When I was 8 years old, I started competitive gymnastics. I loved it. It was the perfect way for me to transform my violent streak into something socially acceptable and occasionally graceful. I also met my best friend there. I had dreams of going to the Olympics, but as time wore on, I realized this wasn’t going to happen. I’m still pretty upset about it. The other day, while watching the Olympic gymnastics trials, I felt jealous that not only could I not compete, I wasn’t even a contender. Then I thought, what about all the other regular folks? Can’t we have our time to shine, representing our country, doing the things we do best? The answer is yes! That is why I came up with some Olympic events that everyone can take part in.
The Spill Games:
This sport is specifically for those who, like myself, spill frequently. You could only enter this event if you spill at least once a day, be it a major or minor spill. The spill games consist of seeing who among the aforementioned daily spillers could go the longest period of time without spilling. It seems simple, but with the challenges of everyday life and the clumsiness of a daily spiller, this could be a challenge. I imagine the best set-up for this event would be a hidden camera in the spiller’s home as well as a camera crew following them around documenting their actions during the day. As a side note, I spilled while typing this and cannot remember a day that I haven’t dropped food on my clothing. I don’t think I would emerge victorious at The Spill Games.
Oh no, this isn’t your typical day at the beach. This competition takes place on the web, which is every bit as intense, minus the possibility of sharks. The surfing event in my version of the Olympics deals with the challenge of opening multiple browsers at a time. The web surfer who can successfully manage the most browsers without getting confused wins the gold. This is a chance for web surfers to hit the net running and make America proud!
No Shower Power:
This sport is simple. How many days can you go without showering? The only rule (and it’s a tough one) is that you have to live your life like you normally would. You can’t stay inside and hide from the world like a hermit. Whoever goes the longest is the winner. Not to brag, but I can go a pretty long time without showering and I also have no shame in terms of lax personal hygiene, so I’m pretty sure I’ve got the gold for this one. Silver and bronze are still up for grabs, though.

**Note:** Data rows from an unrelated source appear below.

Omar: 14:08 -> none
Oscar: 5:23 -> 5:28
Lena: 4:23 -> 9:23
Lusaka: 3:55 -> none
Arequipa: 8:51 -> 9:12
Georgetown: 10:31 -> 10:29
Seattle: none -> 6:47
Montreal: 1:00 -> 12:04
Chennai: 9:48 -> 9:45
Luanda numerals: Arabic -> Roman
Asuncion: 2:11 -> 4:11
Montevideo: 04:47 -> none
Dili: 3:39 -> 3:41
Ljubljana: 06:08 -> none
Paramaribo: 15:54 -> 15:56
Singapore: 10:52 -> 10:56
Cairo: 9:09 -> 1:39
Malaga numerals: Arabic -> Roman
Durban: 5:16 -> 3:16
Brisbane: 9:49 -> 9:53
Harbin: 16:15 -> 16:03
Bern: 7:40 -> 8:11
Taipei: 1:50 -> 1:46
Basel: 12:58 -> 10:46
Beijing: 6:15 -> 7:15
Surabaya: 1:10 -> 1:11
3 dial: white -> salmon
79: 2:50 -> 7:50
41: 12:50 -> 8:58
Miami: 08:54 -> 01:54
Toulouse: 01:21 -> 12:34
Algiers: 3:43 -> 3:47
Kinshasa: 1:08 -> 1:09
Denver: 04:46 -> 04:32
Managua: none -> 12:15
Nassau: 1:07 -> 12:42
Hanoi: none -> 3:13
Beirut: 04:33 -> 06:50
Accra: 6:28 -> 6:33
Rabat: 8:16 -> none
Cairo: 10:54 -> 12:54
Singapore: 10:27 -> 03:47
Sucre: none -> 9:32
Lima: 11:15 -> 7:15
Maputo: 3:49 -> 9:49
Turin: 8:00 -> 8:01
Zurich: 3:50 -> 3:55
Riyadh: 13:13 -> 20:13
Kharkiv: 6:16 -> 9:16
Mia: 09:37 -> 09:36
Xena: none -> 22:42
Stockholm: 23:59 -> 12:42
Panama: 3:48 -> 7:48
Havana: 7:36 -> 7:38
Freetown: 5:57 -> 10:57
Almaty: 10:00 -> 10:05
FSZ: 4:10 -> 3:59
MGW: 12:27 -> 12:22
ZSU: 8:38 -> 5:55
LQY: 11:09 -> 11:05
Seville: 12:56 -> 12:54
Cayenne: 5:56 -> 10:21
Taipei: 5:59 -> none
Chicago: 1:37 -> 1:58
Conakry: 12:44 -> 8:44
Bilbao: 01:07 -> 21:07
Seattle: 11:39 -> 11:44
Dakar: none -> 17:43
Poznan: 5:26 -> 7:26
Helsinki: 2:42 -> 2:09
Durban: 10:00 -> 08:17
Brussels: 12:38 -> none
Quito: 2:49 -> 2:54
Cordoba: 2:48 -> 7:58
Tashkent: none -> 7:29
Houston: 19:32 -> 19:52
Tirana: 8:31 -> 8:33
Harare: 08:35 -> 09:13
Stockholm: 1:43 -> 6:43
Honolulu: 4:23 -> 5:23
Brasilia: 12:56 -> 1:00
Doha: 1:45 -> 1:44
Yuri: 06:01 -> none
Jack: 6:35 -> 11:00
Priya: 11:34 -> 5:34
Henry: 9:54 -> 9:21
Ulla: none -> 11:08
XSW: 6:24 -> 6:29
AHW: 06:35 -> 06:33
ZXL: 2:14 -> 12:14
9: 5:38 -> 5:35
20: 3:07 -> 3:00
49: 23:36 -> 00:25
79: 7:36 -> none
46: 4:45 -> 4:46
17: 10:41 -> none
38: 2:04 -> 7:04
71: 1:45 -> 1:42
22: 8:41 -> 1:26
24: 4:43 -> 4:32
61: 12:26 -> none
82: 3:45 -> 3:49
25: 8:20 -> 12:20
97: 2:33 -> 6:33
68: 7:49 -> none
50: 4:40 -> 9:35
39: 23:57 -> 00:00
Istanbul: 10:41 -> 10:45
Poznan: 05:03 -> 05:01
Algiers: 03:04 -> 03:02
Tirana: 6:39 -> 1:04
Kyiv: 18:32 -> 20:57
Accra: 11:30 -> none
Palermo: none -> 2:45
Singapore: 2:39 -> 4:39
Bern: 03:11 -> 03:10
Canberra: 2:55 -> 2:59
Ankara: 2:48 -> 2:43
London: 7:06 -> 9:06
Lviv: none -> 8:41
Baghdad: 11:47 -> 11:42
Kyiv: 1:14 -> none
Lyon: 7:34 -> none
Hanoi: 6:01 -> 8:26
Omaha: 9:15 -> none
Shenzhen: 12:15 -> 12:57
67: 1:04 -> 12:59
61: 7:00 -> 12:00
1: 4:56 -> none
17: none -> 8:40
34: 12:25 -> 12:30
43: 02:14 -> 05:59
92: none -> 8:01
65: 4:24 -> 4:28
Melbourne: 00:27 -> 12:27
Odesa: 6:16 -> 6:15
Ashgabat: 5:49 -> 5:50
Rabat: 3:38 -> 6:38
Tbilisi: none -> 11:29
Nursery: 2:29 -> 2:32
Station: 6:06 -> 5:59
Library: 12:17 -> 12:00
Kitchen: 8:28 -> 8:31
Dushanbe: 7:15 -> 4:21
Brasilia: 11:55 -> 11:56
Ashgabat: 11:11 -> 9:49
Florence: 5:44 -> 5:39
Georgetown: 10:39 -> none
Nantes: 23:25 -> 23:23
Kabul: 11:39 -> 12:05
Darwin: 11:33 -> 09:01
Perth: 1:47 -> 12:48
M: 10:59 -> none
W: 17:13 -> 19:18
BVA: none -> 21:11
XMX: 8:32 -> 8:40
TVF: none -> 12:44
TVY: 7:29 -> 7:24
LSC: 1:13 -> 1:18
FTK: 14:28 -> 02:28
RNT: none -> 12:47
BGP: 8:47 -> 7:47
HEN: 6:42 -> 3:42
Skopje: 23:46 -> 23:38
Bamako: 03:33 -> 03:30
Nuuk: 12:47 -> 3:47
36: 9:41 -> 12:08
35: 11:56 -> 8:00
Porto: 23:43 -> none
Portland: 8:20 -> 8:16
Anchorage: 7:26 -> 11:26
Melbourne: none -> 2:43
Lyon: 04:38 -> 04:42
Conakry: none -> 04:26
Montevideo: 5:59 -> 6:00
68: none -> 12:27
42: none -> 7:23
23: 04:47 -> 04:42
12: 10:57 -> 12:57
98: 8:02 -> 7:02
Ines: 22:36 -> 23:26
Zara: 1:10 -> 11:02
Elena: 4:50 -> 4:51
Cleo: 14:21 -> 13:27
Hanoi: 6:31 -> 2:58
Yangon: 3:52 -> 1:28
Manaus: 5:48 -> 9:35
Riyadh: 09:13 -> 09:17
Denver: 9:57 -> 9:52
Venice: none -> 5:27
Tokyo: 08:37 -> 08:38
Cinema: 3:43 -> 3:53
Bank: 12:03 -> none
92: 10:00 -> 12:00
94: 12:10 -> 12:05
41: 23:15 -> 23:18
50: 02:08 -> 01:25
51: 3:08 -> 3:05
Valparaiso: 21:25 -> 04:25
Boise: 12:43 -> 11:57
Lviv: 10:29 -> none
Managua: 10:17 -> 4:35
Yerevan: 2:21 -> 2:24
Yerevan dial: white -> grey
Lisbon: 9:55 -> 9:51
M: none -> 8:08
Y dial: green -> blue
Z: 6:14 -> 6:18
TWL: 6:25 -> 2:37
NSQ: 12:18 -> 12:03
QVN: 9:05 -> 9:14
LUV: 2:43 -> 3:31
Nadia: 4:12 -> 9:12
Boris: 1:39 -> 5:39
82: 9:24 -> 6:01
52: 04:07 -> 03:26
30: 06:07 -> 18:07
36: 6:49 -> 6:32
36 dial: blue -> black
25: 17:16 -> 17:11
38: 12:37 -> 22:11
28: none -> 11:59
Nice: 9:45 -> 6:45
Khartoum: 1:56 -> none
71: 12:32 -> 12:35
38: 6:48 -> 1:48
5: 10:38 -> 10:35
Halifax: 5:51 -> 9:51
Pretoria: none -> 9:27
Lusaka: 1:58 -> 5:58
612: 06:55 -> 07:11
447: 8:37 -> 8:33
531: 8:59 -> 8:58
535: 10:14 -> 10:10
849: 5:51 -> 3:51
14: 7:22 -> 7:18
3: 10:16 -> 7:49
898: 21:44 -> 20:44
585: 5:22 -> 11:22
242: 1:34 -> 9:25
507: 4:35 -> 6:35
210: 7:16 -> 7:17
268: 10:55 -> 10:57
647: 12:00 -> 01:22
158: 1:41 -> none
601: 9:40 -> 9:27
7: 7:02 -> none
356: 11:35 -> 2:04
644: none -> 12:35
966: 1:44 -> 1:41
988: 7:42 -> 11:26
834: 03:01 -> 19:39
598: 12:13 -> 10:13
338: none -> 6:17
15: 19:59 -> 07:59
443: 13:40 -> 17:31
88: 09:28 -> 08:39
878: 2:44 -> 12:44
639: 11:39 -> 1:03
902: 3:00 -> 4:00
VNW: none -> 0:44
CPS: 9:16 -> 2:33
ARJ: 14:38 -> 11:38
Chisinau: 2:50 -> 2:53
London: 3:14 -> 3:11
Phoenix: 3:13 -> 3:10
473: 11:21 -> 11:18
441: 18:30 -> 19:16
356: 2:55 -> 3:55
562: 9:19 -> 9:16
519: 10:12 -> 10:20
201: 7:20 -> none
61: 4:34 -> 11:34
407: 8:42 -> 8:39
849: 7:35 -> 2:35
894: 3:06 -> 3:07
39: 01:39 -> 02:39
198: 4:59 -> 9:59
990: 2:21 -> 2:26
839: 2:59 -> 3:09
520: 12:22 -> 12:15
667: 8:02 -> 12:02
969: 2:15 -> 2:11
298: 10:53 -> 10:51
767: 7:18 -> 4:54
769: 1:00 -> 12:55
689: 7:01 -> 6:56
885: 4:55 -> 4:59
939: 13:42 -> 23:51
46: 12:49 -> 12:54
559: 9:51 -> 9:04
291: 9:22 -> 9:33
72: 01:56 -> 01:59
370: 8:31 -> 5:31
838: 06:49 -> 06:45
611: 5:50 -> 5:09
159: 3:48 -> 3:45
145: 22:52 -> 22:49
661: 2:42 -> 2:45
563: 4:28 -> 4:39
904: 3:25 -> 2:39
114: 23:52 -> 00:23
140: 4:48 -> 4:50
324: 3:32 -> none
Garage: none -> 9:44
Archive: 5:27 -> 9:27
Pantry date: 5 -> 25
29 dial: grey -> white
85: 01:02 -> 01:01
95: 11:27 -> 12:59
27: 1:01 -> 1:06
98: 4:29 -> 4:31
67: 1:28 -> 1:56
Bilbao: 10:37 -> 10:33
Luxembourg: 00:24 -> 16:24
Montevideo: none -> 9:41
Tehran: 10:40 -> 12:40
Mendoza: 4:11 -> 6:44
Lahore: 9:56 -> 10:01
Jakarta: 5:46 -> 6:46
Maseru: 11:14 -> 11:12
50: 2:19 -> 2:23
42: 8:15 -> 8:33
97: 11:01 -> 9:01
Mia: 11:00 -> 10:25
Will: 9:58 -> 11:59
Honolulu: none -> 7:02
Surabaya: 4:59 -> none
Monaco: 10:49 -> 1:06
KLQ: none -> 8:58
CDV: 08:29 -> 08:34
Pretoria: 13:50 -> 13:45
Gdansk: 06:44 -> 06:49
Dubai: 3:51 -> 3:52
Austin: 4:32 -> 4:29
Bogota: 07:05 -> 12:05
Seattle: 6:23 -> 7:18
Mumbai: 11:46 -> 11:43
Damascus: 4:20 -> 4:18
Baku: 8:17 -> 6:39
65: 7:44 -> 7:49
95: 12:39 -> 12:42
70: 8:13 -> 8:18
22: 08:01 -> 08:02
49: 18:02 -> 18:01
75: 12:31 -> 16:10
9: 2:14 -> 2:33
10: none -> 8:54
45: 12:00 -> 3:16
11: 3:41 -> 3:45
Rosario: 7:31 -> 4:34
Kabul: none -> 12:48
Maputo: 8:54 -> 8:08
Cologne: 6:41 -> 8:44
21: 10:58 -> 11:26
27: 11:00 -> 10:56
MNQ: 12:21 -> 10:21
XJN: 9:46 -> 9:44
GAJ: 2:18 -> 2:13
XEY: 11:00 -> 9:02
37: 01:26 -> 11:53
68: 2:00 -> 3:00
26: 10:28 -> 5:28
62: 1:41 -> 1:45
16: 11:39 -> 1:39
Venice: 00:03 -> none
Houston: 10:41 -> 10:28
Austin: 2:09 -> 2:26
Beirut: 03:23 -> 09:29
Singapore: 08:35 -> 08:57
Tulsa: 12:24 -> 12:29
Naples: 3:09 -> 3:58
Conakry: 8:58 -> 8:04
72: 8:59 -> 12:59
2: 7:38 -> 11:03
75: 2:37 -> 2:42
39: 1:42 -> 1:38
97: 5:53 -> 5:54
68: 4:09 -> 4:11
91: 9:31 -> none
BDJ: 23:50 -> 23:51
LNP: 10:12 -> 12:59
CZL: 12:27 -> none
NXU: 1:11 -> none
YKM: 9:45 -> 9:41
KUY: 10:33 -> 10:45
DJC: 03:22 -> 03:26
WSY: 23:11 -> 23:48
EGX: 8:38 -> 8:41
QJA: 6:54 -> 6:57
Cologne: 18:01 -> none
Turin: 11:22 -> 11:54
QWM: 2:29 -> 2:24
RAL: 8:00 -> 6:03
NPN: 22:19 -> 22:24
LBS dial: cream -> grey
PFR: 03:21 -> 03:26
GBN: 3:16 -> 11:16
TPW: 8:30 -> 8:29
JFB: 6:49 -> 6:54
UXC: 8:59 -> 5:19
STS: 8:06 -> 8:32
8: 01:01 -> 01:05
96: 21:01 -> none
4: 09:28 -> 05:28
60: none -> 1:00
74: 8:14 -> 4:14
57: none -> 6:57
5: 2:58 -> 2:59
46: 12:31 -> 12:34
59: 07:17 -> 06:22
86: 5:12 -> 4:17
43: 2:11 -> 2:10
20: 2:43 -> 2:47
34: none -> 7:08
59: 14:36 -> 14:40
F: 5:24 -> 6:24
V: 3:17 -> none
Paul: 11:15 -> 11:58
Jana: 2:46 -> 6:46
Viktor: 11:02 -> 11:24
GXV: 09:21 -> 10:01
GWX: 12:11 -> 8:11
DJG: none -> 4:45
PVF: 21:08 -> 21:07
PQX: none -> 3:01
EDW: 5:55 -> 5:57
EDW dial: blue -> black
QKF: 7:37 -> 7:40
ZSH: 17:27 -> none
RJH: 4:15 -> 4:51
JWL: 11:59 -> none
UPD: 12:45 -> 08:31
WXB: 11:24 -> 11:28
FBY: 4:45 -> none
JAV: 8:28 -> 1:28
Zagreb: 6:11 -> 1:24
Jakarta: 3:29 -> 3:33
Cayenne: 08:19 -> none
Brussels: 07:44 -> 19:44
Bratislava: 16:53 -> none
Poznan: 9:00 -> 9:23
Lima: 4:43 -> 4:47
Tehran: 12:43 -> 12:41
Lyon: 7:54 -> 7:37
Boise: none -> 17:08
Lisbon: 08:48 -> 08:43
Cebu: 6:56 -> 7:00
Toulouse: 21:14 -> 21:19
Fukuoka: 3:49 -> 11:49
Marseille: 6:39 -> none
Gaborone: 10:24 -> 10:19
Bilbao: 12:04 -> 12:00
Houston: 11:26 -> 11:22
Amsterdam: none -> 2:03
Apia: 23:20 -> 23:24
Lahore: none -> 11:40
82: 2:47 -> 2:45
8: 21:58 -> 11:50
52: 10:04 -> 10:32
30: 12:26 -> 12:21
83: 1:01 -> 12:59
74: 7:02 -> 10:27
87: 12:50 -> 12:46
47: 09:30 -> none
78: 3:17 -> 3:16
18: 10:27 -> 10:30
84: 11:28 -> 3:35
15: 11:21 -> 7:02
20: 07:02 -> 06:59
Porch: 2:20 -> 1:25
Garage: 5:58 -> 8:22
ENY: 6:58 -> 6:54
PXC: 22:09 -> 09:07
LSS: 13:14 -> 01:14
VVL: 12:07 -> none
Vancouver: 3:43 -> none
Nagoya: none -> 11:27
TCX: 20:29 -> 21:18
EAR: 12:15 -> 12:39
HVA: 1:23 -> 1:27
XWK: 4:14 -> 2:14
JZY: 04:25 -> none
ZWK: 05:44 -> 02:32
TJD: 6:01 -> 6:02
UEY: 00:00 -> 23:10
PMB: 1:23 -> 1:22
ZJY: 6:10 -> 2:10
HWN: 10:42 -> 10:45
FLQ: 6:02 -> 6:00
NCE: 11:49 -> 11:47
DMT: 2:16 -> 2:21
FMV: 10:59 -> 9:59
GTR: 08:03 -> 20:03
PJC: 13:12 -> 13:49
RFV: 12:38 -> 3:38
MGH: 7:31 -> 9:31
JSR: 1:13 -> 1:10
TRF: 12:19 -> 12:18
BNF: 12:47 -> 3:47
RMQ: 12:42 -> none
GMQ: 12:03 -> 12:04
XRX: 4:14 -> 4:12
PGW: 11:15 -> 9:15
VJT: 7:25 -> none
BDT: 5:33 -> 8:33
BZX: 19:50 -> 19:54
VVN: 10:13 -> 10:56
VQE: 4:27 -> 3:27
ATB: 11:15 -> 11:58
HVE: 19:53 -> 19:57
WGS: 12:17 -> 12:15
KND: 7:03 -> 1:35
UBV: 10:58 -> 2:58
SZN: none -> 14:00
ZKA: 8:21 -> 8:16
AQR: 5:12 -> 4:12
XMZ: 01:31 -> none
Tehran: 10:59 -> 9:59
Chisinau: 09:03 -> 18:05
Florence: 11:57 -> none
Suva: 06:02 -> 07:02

Now, this event is the complete opposite of The No Shower Power. This competition deals with the Olympian’s ability to adequately clean oneself before bed. I’m not just talking about brushing teeth, I mean the whole shebang, wash and exfoliate your face, floss your teeth, put on some sort of face lotion. This may seem easy but trust me, it’s a huge challenge when you’re tired. I don’t know about you guys, but every time I wash and exfoliate my face I feel this immense sense of unwarranted pride. Therefore, I believe this is a category in which Olympic medals are in order. The person who Extreme Cleans for the longest amount of time and for the most consecutive days wins the gold.
This is in the same vein as the Extreme Clean-Face event but, as the name implies, it deals with kitchen cleanliness. Basically how well and how quickly you can clean up after yourself when you have finished preparing a meal. Again, every time I cook and immediately clean my dishes, I feel this sense of personal accomplishment, and I think it’s about time we are rewarded by the world at large for our ability to clean up after ourselves. (Note: Degree of extra difficulty points for dishes prepared with a lot of grease, or things you have inadvertently burned).
Law and Order SVU Marathon Watching:
I’m pretty positive that you can find an episode of Law and Order SVU on a number of channels at any time 24/7. This Olympic event would measure the success based on one’s ability to find and watch the most number of episodes, consecutively, without leaving one’s chair, before going insane and placing a frantic 911 call to Detectives Stabler and Benson.
Chew of Silence:
It seems like whenever I’m surrounded by people I get hungry and no matter how quietly I try to chew, I can’t. I think I get so nervous about being quiet that it becomes virtually impossible. I’d like to think I’m not alone in feeling this way therefore, as an Olympic event I propose The Chew of Silence, an event that tests your ability to silently chew. For this event you will be given only the crunchiest foods to eat, apples, pears, carrots, chips and dry cereal. You will then be forced to go to a place with the most pressure to be quiet, a movie theater. Once the movie starts rolling, the tension builds, as you are forced to chew your food as quietly as possible. The person who could eat the entire plate of food and emit the least amount of noise would win the Gold. I know it wouldn’t be me because, I’m not a good chewer under pressure but I’m sure there has to be a soundless muncher out there who can bring home the Gold.
These events are meant for the average American, the ones who would otherwise just be sitting at home on their couches, watching people rack up the medals on the Summer Olympics. Think about it: wouldn’t it be great to have a country filled with Olympic medalists, not just the swimmers and track stars and gymnasts, but medalists skilled at eating and drinking, cleaning, surfing the web, and watching television? The Olympics should not be limited to those who are ridiculously athletic, but should include categories in which every American might have the ability to shine. Personally, I can’t think of anything that would make me, or our founding fathers, more proud.